The input:
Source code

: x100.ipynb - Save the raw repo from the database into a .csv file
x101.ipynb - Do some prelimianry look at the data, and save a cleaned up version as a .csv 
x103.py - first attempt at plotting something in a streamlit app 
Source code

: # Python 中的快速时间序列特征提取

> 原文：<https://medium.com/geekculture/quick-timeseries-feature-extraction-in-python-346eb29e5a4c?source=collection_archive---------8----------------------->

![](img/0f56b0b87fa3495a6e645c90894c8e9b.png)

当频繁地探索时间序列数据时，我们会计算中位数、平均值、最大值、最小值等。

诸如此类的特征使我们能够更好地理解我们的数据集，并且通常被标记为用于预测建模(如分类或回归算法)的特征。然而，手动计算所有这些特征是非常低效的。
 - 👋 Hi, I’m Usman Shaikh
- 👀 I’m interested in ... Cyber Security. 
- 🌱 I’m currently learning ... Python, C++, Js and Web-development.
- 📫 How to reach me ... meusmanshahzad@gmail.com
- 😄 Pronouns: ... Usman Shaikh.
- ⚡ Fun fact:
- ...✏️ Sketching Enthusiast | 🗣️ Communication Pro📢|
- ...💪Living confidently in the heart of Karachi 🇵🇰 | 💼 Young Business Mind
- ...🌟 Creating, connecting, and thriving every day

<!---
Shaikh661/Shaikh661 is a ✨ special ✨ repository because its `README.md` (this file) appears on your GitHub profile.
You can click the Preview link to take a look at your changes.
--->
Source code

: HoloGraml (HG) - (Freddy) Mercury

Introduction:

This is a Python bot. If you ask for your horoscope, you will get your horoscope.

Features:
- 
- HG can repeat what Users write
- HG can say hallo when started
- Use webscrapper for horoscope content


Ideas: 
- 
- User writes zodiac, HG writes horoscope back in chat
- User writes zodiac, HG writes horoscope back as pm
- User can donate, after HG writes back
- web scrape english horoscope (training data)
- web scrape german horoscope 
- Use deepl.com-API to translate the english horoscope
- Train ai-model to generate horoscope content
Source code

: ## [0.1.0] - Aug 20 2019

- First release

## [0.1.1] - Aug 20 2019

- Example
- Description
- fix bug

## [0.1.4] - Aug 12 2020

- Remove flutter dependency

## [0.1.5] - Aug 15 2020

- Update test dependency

Action item: Each line with the word "back" in the records above belongs in the result; copy all of them.

Result:
- User writes zodiac, HG writes horoscope back in chat
- User writes zodiac, HG writes horoscope back as pm
- User can donate, after HG writes back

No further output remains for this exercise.